1 slice whole wheat bread
1-2 teaspoons olive oil


1. Toast the bread.

2. Drizzle while warm with olive oil.


Black Beans and Rice


This meal is a must in any house. The black bean is one of nature's super foods and is perfect for filling those little bellies with protein and fiber. It is fast, easy, healthy and has a ton of versatility. Make with brown rice and you've got a great side to any meal. Throw it in a whole wheat tortilla to make a burrito. 

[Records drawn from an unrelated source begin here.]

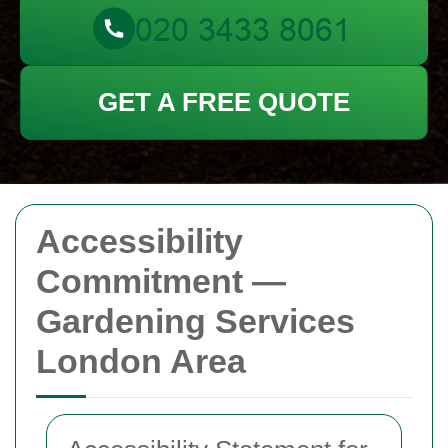
GET A FREE QUOTE
Accessibility
Commitment —
Gardening Services
London Area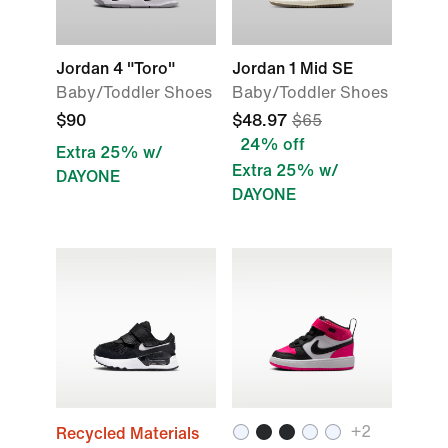
Jordan 4 "Toro"
Jordan 1 Mid SE
Baby/Toddler Shoes
Baby/Toddler Shoes
$90
$48.97
$65
24% off
Extra 25% w/
Extra 25% w/
DAYONE
DAYONE
+2
Recycled Materials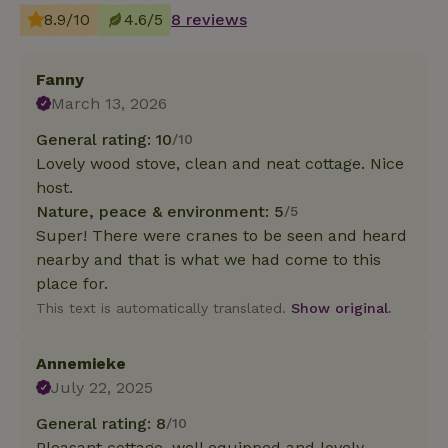
8.9/10
4.6/5
8 reviews
Fanny
March 13, 2026
General rating: 10
/10
Lovely wood stove, clean and neat cottage. Nice
host.
Nature, peace & environment: 5
/5
Super! There were cranes to be seen and heard
nearby and that is what we had come to this
place for.
This text is automatically translated.
Show original.
Annemieke
July 22, 2025
General rating: 8
/10
Pleasant cottage, well equipped and lovely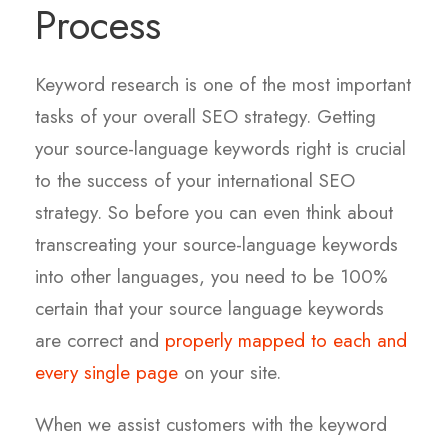
Process
Keyword research is one of the most important
tasks of your overall SEO strategy. Getting
your source-language keywords right is crucial
to the success of your international SEO
strategy. So before you can even think about
transcreating your source-language keywords
into other languages, you need to be 100%
certain that your source language keywords
are correct and
properly mapped to each and
every single page
on your site.
When we assist customers with the keyword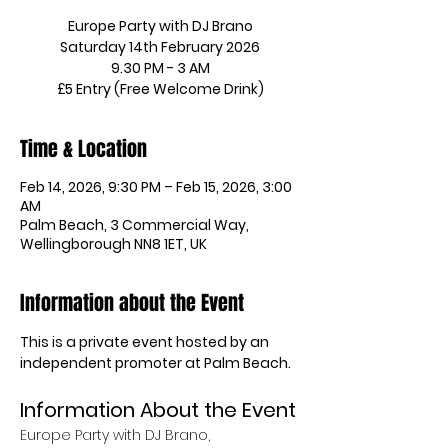
Europe Party with DJ Brano
Saturday 14th February 2026
9.30 PM - 3 AM
£5 Entry (Free Welcome Drink)
Time & Location
Feb 14, 2026, 9:30 PM – Feb 15, 2026, 3:00
AM
Palm Beach, 3 Commercial Way,
Wellingborough NN8 1ET, UK
Information about the Event
This is a private event hosted by an 
independent promoter at Palm Beach.
Information About the Event
Europe Party with DJ Brano, 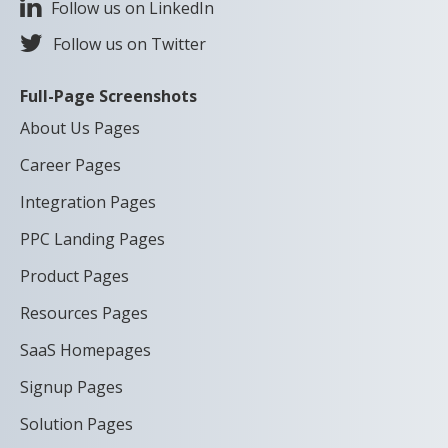
Follow us on LinkedIn
Follow us on Twitter
Full-Page Screenshots
About Us Pages
Career Pages
Integration Pages
PPC Landing Pages
Product Pages
Resources Pages
SaaS Homepages
Signup Pages
Solution Pages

Now a word on textures... The texture of a bean can often be difficult for a child. We suspect it's the skin of the bean that can throw little ones off. If your child doesn't seem to like the texture, check out our pureed soup and our bean dip for a smoother consistency. Enjoy!

(Makes about 4 servings)

2 cans of black beans
2 large cloves of garlic
1/2 chopped onion
1/2 chopped green bell pepper
1 bay leaf
1 tsp cumin
2 tsp oregano
4 tbsp of balsamic vinegar
Salt and pepper to taste

1. Add minced garlic, chopped onion and chopped green pepper to medium sized pot on medium heat.


2. When garlic, onions and peppers have cooked down, add remaining ingredients and let simmer for 10 minutes. 

3. Before plating stir in the 4 tablespoons of balsamic vinegar.

4. Remove bay leaf and serve with brown or white rice. Enjoy!